A vote on window legislation that will allow victims of sexual abuse when they were children to pursue justice that has been denied to them by a statute of limitations that protects predators. The Republicans in the Senate are seeking a course of action that will protect institutions, like the Catholic Church, who have been complicit in the protection of pedophiles in order to avoid scandal and protect the church. Innocent child victims be damned.
Four separate Grand Jury Reports have concluded that there is an institutional culture that protects pedophiles in the Catholic Church. The Republican Senators getting ready to vote against legislation, based on recommendations from the recent Pennsylvania Grand Jury Report, that would grant the right for victims to seek redress in a civil court are reaffirming the culture of protecting pedophiles and support for the continued victimization of children and vulnerable adults in the Commonwealth of Pennsylvania.
Others have more eloquently addressed what is going on in Harrisburg. I offer a couple of links to articles you may be interested in:
With the release of the Pennsylvania Grand Jury Report in August 2018, I have seen a resurgence of visits to this site, thousands of visits reading multiple posts. In the analytics, I can see the search terms people are using, mostly the names of predator priests or a specific Pennsylvania Diocese. While I am happy that people are reading to become more aware of the scope of the problem, I worry that they are not actively engaging in the discussion and, in Pennsylvania, calling their Senators to move legislation forward that will enable all victims of child sex crimes (rape, molestation, abuse…) to seek justice and to allow the true scope of this crisis to come into the light.

■ DATA FOR REVIEW
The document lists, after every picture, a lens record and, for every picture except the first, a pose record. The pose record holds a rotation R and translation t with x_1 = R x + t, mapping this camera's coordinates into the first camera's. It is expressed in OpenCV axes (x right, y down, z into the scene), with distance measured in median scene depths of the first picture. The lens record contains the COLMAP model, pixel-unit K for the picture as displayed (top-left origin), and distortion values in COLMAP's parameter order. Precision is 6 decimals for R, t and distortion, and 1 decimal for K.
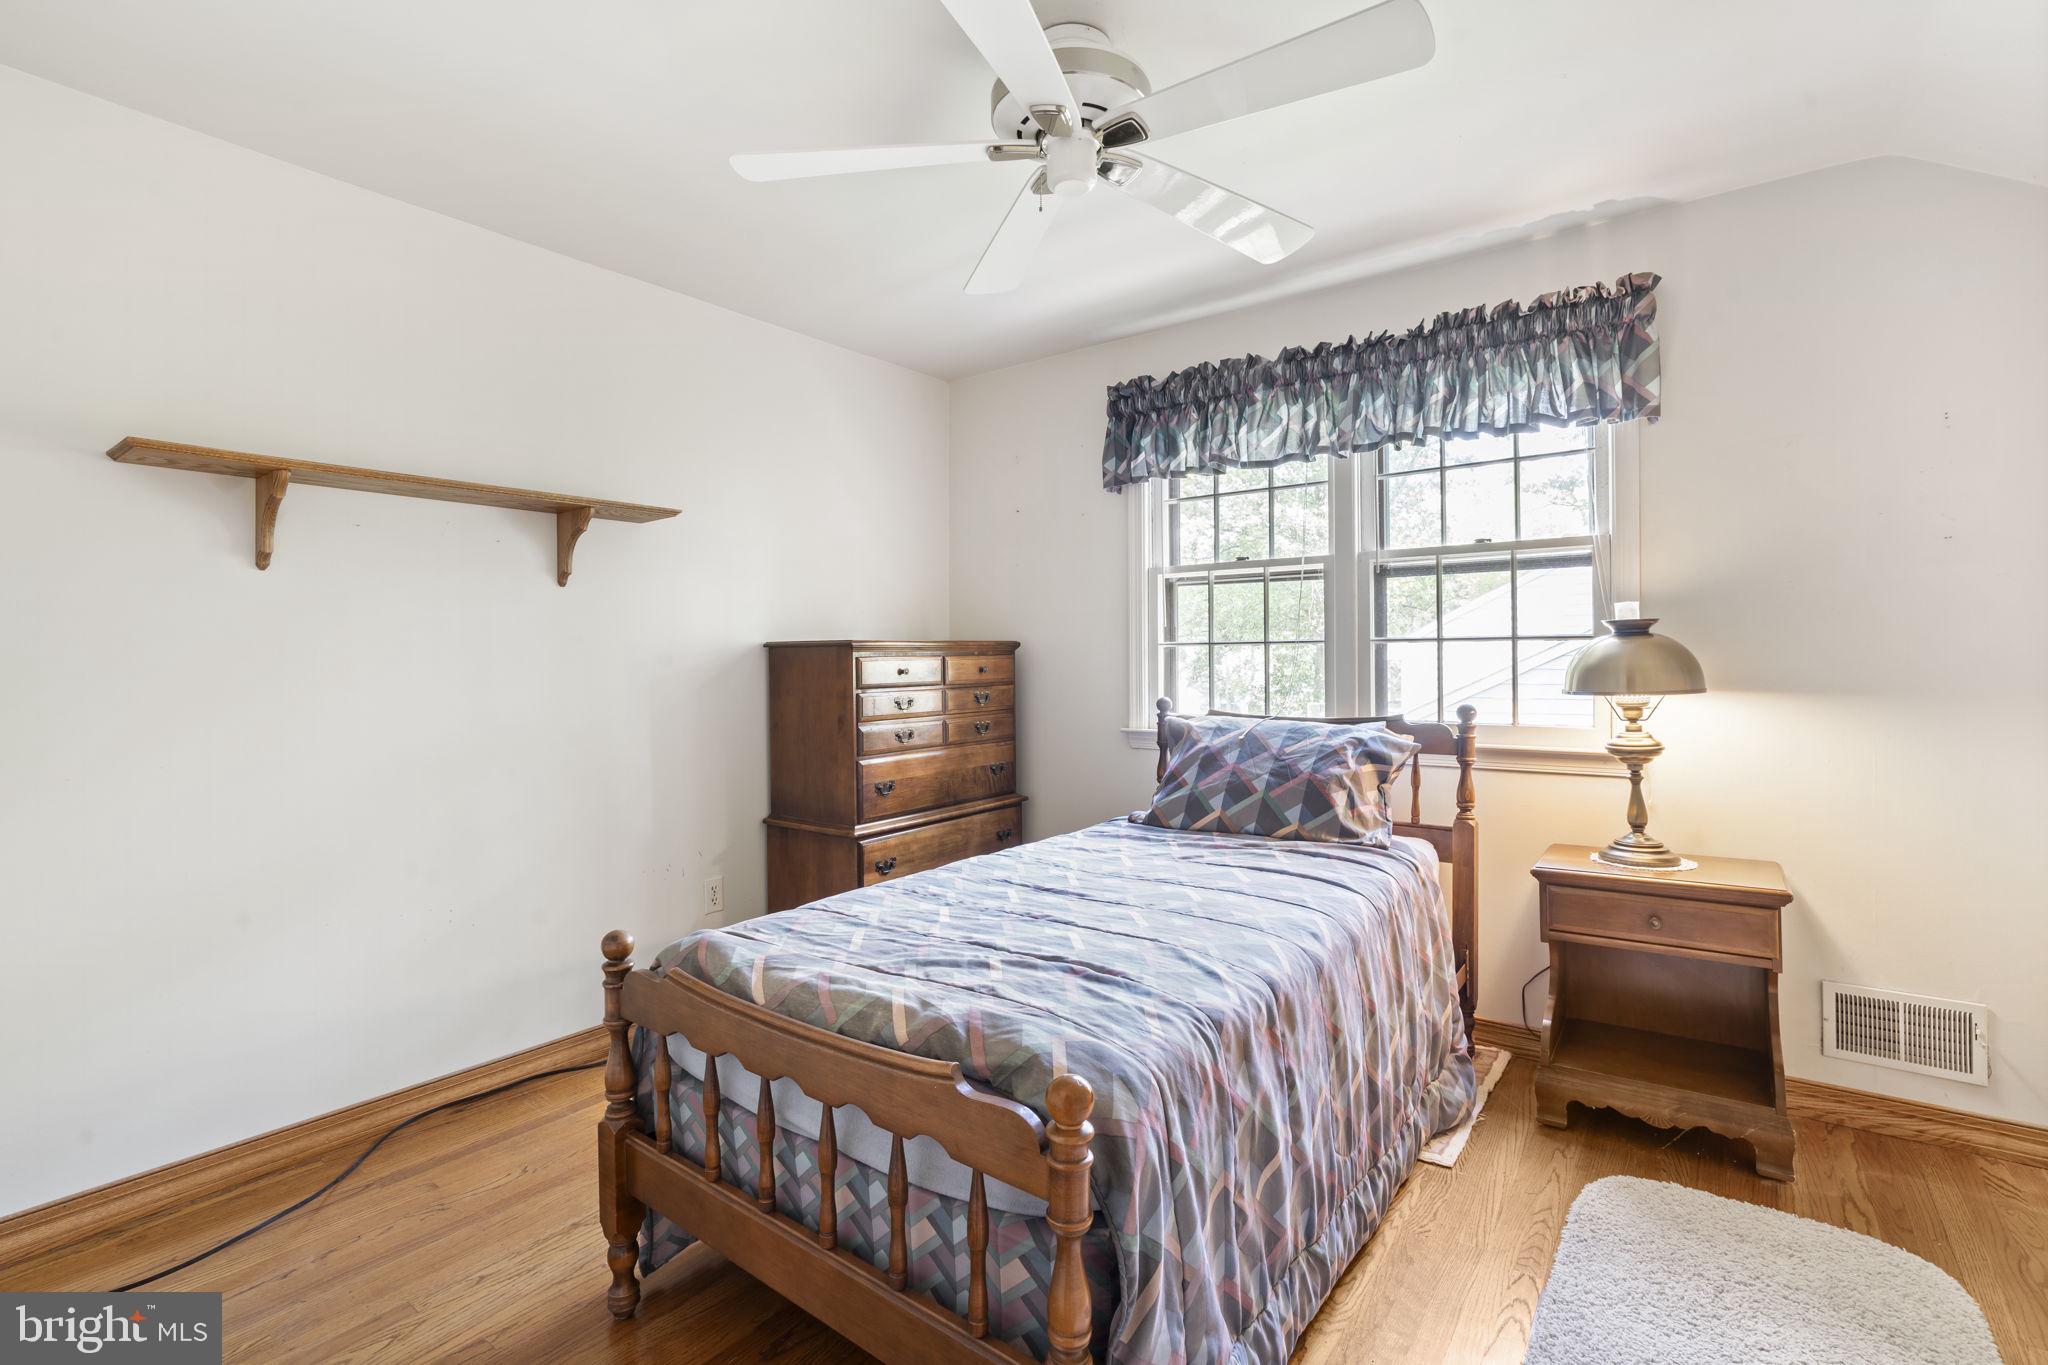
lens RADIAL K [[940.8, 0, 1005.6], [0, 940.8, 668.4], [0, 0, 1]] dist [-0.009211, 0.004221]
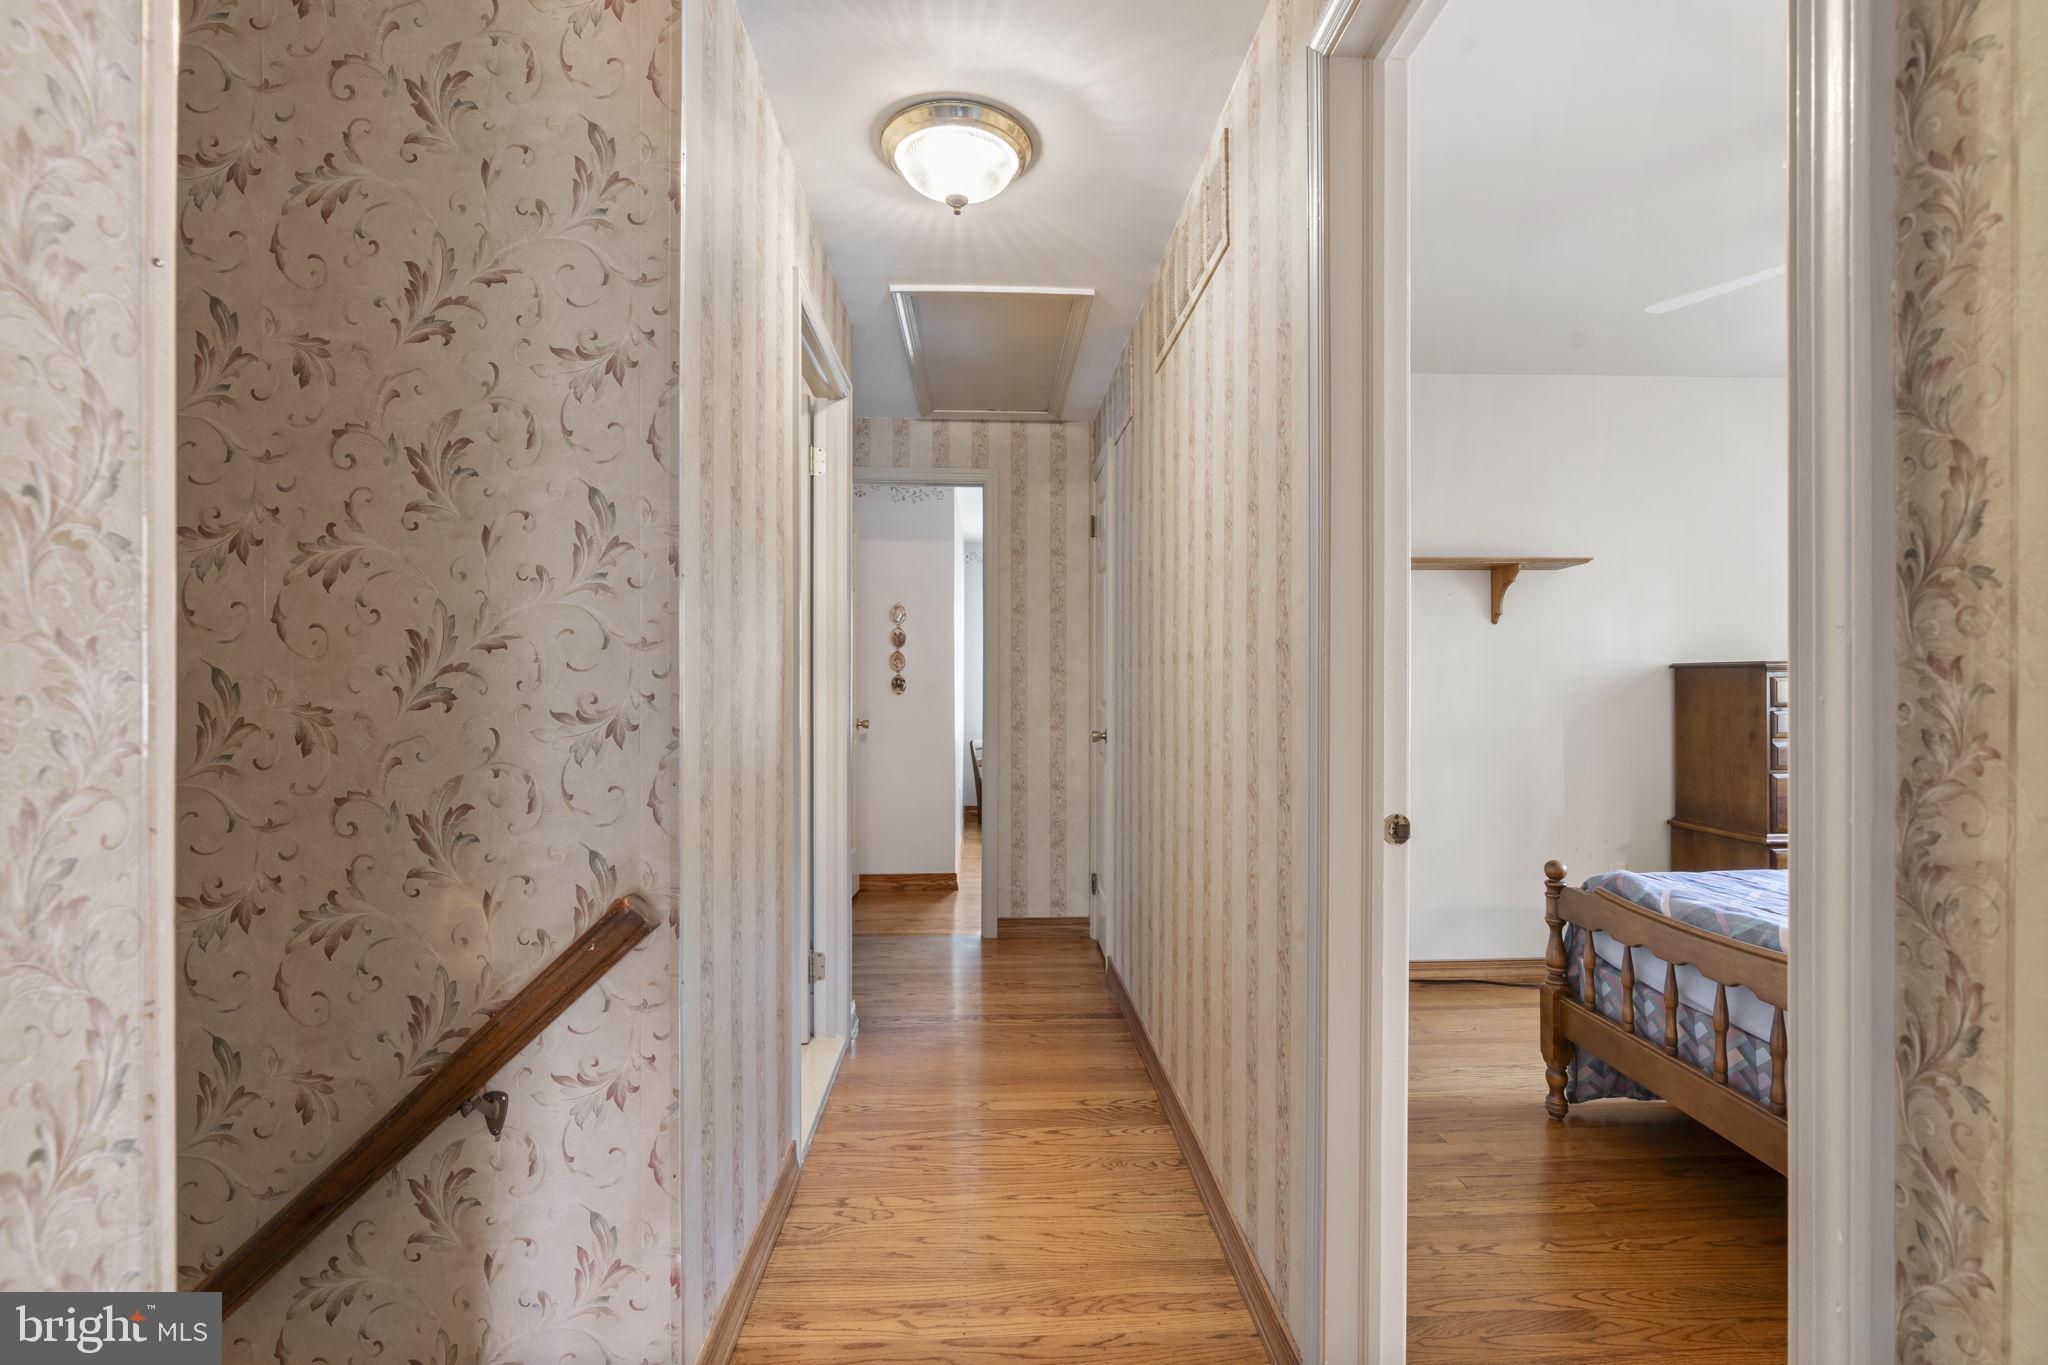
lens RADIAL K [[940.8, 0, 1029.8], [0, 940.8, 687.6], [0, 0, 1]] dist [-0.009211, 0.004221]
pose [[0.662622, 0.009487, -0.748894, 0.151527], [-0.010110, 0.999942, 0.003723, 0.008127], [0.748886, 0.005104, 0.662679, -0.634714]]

---

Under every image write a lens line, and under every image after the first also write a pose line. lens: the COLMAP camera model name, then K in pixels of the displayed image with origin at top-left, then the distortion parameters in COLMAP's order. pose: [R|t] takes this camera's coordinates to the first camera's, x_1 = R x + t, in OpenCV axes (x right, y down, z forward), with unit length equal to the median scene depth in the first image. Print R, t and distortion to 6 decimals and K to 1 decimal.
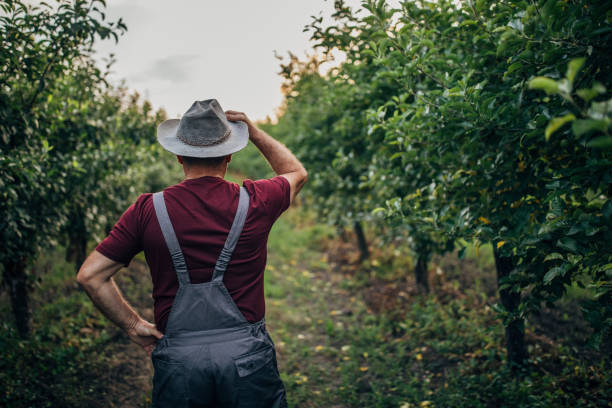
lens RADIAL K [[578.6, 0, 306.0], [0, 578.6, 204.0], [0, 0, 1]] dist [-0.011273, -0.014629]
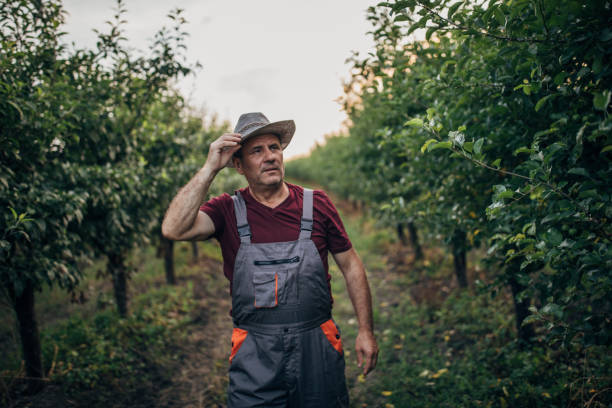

■ LIST OF TASKS
• a. Please transcribe a passage from the piece on the Pennsylvania abuse legislation, starting with the words "A vote on window" and ending after the words "victims be damned.".
• b. Write the next part of the piece on the Pennsylvania abuse legislation, continuing from its last sentence.

■ ANSWERS TO THE TASKS
• a.
A vote on window legislation that will allow victims of sexual abuse when they were children to pursue justice that has been denied to them by a statute of limitations that protects predators. The Republicans in the Senate are seeking a course of action that will protect institutions, like the Catholic Church, who have been complicit in the protection of pedophiles in order to avoid scandal and protect the church. Innocent child victims be damned.

• b.
To be perfectly honest with you, I did not expect all of this to come back at me as forcefully as it has. For as much as I have talked on this subject over the last ten years in my blog and to reporters for various publications and media outlets, I was not expecting this amount anger, embarrassment, guilt, and grief to well up in me the way it has in the last two months. It just doesn’t end. My partner (should I really be calling her my “girlfriend” in my middle 50’s?), eloquently refers to all of this as “the scab being ripped off the wound”. I have had a lot of sleepless nights and discussions that have caused me to physically shake since the report was released. When I do sleep, the nightmares come back. It has been easier for me to address the Catholic Child Sex Crime Crisis as a broader subject than to discuss the specifics of my personal experience. Even now, 44 years removed from that horrible nine-month period of my life at age 13, talking about Gibson has a visceral effect on me. All these years later I still have to ask, why did he choose me? What did I do?
I know that I am one of the lucky ones. I am not a complete mess (only partial), I am alive, I have a job, I have a support group, my partner has my back (she always thought Gibson was creepy). My high school classmates are horrified at what happened to me and others they knew. I am not an alcoholic (I probably should be, but I won’t drink out of a bottle I have not opened myself or watched being opened because of Gibson), I am not an addict. I have battled depression for years. And, for the most part, I have been able to function in society. I can count the number of people I truly trust on 2 hands with fingers to spare.
Keeping the secret for as long as I did was the cause of a lot of damage. That secret sabotaged relationships with my parents, siblings, my former wife, children, and friends. It profoundly changed the trajectory of my life and left me doubting every decision and action (personal and professional). Gibson’s voice is the voice of doubt, dissension, and depreciation in my head to this day. I cannot shake him off.
In the wake of the Grand Jury Report, the emails and phone conversations all seem to come down to one question: What do I want out of all of this? To date, this is what I have come up with: (In no particular order, I am spit-balling here)
Bishop Joseph Bambera needs to resign with immediate effect. As Vicar of Priests in the 1990’s under Bishop James Timlin, Joseph Bambera returned “Father Ned” (Robert J. Gibson) to a rectory in the Diocese. Bambera let a known pedophile back into the world where he was caught grooming a child again. It is a quintessentially American concept that those who have the ability to change things, to protect the vulnerable, also have the responsibility to do so. In this, Joseph Bambera fails completely, all the while falling back on the excuse that he was following Bishop Timlin’s orders. As I have said on this blog before, I have no confidence in Joseph Bambera’s ability to credibly lead the Diocese of Scranton because of his complicity in Robert Gibson’s case and others.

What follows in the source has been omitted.